BODIFIT® ATHLETE CATEGORIES

1. JUMP - LONG JUMP

With this test we measure motor characteristics, explosiveness and takeoff strength of the legs, takeoff coordination and landing coordination. The more the individual is explosive – in motor balance, the longer leap she or he can achieve. Each candidate carry out a maximum of 3 jumps. The takeoffs must be two-legged, and the longest jump from the landing point to the takeoff line is measured.

Ready
15%

2. SQUAT - ONE LEG SQUAT

Exercising may seem almost impossible to a complete beginner, but with good technique and emphasis on flexibility, she or he can quickly achieve a good result. For performance of one leg squat the strength of the front and back thigh muscles is needed, then coordination and balance, the flexibility of the hocks, hip and spine. The exercise should be performed in the predicted pace and with each leg individually. The movement must be in complete amplitude, with the pelvis lowering below the knee level, and when lifting, the body is completely aligned. The total score of the squats of left and right leg is entered in the score sheet.

Ready
80%

3. PULL-UP - PULL-UPS

With a wide grip in the pull-up, on a straight bar, we drag the body in a way the chest touches the rod or that the beard exceeds the height of the rod. After the lift, we slowly return back to the starting pull-up position.
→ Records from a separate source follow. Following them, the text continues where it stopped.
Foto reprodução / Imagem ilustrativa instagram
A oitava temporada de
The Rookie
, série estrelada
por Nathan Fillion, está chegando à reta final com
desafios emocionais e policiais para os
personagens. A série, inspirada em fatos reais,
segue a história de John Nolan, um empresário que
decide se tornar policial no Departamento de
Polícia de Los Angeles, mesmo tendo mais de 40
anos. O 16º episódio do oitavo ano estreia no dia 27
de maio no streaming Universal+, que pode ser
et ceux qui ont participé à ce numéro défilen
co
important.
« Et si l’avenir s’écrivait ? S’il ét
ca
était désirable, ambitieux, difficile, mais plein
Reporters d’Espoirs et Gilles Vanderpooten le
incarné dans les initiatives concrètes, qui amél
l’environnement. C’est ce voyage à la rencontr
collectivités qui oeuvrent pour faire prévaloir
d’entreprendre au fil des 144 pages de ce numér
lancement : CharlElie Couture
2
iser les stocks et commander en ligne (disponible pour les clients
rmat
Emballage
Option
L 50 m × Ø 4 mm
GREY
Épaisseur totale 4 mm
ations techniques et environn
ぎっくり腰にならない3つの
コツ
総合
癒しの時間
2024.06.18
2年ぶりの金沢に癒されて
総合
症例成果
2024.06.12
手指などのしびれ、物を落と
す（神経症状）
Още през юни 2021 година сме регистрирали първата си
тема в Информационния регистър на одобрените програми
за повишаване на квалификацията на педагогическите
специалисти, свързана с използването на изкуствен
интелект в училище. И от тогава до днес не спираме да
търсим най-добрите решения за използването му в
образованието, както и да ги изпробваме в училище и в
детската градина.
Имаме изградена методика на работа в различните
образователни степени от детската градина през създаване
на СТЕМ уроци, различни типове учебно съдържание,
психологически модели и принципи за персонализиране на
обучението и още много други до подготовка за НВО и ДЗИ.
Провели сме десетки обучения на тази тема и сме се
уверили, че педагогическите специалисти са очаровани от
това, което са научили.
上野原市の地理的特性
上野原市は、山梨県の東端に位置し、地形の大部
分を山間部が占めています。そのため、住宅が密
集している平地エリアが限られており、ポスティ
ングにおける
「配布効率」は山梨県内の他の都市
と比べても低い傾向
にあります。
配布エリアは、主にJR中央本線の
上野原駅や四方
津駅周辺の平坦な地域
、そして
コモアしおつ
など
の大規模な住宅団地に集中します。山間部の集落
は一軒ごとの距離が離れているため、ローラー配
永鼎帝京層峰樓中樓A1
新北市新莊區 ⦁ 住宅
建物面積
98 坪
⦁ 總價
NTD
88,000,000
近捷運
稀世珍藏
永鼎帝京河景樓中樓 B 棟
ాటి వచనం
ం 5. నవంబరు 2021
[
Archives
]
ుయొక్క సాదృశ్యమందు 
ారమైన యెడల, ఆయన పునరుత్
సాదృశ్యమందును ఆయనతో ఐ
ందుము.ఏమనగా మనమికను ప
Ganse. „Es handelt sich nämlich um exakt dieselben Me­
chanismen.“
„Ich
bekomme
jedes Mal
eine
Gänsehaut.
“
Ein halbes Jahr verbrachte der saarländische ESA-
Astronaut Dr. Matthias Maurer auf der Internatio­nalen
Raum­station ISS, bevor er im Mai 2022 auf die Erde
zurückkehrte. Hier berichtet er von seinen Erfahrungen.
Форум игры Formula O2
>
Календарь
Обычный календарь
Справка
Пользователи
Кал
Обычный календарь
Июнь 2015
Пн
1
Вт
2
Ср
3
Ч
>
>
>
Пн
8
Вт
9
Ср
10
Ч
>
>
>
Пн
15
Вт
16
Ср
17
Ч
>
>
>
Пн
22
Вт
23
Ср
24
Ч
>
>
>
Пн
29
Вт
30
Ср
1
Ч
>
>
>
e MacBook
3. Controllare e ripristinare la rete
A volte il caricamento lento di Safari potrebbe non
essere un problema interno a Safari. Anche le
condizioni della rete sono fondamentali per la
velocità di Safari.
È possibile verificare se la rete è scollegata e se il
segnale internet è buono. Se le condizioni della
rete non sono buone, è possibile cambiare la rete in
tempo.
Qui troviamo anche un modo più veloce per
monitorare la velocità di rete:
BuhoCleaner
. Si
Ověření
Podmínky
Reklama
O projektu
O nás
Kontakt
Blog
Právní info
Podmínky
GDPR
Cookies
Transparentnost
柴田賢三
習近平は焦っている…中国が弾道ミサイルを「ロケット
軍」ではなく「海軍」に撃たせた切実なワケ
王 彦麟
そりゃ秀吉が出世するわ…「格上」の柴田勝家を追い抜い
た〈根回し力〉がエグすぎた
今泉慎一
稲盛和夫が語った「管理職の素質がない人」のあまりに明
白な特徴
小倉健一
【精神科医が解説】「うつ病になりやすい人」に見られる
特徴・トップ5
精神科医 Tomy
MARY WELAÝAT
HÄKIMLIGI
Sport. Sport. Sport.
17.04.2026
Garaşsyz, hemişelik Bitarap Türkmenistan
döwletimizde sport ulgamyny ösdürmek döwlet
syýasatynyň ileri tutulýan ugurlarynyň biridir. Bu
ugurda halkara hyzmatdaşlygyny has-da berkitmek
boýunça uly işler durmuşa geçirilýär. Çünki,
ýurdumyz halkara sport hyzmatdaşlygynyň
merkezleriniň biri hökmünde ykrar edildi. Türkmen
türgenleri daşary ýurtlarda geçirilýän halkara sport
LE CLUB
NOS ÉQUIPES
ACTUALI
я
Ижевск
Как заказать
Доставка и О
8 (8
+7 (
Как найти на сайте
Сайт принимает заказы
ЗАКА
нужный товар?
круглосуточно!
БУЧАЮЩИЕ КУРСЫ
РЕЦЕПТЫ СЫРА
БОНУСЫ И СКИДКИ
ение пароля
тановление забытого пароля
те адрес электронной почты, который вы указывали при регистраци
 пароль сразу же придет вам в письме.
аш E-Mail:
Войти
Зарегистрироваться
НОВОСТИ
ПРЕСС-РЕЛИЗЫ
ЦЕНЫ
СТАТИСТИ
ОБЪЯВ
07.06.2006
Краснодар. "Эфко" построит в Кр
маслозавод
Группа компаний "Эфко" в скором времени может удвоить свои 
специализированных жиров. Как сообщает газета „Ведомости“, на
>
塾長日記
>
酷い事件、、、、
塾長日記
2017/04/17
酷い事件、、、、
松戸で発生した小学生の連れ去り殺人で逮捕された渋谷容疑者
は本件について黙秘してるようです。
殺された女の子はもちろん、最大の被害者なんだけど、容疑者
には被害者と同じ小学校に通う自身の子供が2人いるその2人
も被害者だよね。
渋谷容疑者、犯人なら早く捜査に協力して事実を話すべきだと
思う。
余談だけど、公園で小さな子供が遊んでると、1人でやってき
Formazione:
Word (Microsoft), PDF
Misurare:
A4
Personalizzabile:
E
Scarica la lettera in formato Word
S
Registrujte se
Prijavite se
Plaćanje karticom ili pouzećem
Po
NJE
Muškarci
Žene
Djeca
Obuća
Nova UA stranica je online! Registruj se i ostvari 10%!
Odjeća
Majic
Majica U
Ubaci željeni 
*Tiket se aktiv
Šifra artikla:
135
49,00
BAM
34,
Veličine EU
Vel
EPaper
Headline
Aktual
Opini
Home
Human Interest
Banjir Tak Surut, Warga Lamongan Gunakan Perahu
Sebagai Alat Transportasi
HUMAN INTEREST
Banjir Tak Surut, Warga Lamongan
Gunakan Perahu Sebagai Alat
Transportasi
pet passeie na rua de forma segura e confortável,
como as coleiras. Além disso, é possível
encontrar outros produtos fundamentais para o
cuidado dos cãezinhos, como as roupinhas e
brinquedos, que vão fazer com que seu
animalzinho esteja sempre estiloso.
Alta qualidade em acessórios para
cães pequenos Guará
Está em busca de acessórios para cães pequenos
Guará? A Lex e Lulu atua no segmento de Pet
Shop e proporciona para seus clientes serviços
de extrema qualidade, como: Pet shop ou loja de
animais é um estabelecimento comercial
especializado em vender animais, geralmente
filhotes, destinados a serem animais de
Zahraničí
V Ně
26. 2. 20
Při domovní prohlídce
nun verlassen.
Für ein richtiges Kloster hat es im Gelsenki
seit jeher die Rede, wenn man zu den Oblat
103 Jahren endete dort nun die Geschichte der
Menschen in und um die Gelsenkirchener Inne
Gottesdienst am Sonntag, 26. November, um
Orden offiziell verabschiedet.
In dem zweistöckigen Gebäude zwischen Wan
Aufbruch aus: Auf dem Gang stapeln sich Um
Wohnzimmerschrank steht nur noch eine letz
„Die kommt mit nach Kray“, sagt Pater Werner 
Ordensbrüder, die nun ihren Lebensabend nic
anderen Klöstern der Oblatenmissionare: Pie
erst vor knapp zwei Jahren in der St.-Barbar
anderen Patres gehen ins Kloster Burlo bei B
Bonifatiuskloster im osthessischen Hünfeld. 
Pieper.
We perform in a certain speed and rhythm. With this exercise we present our flexibility strenght and coordination of the upper part of the body. Only totally performed repetitions counts. The total number of perfectly performed repetitions is entered in the evaluation sheet.

Ready
35%

4. MOBILITY - SIT AND REACH

Exercise which presents the flexibility of the back of the body. It is carried out by sitting along the measuring device, with the elbows moving the slider to the final point of ones abilities. The movement is carried out slowly, controlled, without thrusts. There is only one chance to perform. The data are obtained for hip and spine flexibility.

Ready
65%

5. TORSO PRESS - BENCH PRESS

In this workout, 10 slow, rhythmically defined repetitions should be performed in a complete amplitude, without rebound from the top of the breast to the initial upper position. The torso must remain stable and the feet raised to the torso without support. A series of ten repetitions can be performed in three attempts. The maximum weight achieved in ten repetitions counts.

Ready
95%

6. ISOMETRIC - DUMBBELL CRUCIFIX

This exercise indicates the strength and durability of the torso, shoulder girdle and arms. Men and women hold a certain “male” or “female” weight in a basic horizontal position, where the palm and elbows must be at the height of the chest. The seconds of retention are entered in the evaluation sheet.

Ready
50%

7. AGILITY - CUBE SPRINT

Exercise where agility, explosiveness, coordination and endurance are expressed. In the shape of an hourglass, the competitor must bypass four checkpoints placed in the form of a cube. The exercise should be carried out in four consecutive sets without touching the control points. The competitors’ time after four beaten sets is entered in the evaluation sheet.